I didn't realise that my depression had sneaked back.

Divorce:
After nearly 20 years of marriage, with two beautiful children as a result, I just could not do it anymore. I felt like we were both caught up in some type of downward spiral. We were not able to help each other, and most likely, making things worse for each other. The bad things that happened became the only things that I could see (depression sneaking in and laying it's traps). How it all effected the children, and knowing that I made the decision to do this was weighing extremely heavily on me.

Remarry:
There are many beautiful people in the world, but it is not always easy to find them. I remarried when I found that beautiful person who seemed perfect to me. Ultimately though, I was wracked with guilt. Guilt for leaving my children (even though they were living close by, and I saw them pretty regularly), guilt for dragging someone new into my black-clouded world, guilt for not being able to give everyone who loved me enough attention. Depression works in insidious ways.

Retrenchment at work:
In what, I guess with hindsight, was a perfect storm, events conspired to make my world even worse. With all the events going on in my personal life, I was struggling to cope at work. Unfortunately, the timing was abysmal. At roughly the same time, there were restructures and management shake-ups. This meant that there were very few people left who had witnessed the incredible work that I had done in the past, and could attest to this. All that the new eyes could see was some subdued, withdrawn individual with an irregular productivity profile.

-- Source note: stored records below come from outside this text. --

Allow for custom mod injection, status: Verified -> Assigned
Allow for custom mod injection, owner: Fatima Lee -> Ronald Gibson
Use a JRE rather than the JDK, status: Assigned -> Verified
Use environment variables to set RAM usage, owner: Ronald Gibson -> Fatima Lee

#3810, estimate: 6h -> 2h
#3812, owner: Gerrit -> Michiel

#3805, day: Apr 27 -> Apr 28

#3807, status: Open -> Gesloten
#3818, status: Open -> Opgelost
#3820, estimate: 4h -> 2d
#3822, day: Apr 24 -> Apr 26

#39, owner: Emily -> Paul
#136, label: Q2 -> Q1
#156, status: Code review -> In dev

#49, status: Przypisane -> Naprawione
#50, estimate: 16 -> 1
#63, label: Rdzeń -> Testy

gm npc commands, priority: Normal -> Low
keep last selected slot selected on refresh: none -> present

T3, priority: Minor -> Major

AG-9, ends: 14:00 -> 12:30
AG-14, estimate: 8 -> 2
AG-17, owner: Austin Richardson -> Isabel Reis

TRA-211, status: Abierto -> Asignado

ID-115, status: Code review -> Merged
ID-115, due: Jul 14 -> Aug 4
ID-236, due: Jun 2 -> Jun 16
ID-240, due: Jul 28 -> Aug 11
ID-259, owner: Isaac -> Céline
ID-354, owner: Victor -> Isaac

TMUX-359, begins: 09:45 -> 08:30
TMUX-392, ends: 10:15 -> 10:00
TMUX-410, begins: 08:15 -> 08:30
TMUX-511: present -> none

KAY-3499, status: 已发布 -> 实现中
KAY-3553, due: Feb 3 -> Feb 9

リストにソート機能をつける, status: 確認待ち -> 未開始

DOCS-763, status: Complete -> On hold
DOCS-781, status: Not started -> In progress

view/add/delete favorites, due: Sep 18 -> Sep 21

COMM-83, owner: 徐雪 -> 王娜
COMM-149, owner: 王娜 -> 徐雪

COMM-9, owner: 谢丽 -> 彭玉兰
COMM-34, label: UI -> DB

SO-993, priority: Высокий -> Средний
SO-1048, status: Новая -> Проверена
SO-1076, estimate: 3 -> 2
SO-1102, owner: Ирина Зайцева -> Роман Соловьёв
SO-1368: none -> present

Ultimately, the work-place is not a convalescence home, and my managers had had enough. Over the course of the next few years, I was asked to reapply for my job at least five time, and in one of those occasions I was pushed out of it. Fortunately for me, another manager saw something in me and brought me into his team. I think that I then proceeded to let him down. Only to be reinstated into my previous job roughly one year later. I do believe, however, if I had had a better manager, I would have been much more productive. I am a strong believer in the fact that your leaders can either diminish you, or multiply you. In my case, in the perfect storm, my manager was an extreme diminisher. The hole that I falling down was just getting deeper and deeper. In the end, I took the initiative and left. I had no new job or real way of supporting myself and my family.

Depression sneaked back:
Reading this, and thinking back, it is obvious to me that depression was playing a larger part in my life all this time than I realised, and was most probably responsible for a lot of the outcomes. I had been treated for depression in my twenties with medication, and had somehow believed that I had shaken it off. I had stopped the medication after a few years, and had been coping just fine since. I will never be able to pinpoint when exactly it came back, if it was a gradual process, or if I was even any better. I was going to General Practitioners with all sorts of ailments, and on more than one occasion was asked whether I was depressed. I didn't think that I was, how wrong I was. It had been there for a long time intertwining with all events in my life making it impossible for me to determine whether I was depressed because of the various life events I had been experiencing, or whether I had brought all this into my life because I was depressed.

I still don't know. I just know that the most important thing is to keep moving forward. I am surrounded but people who love me, all my children, my wife and my family. I am a lucky guy - I just can't cope.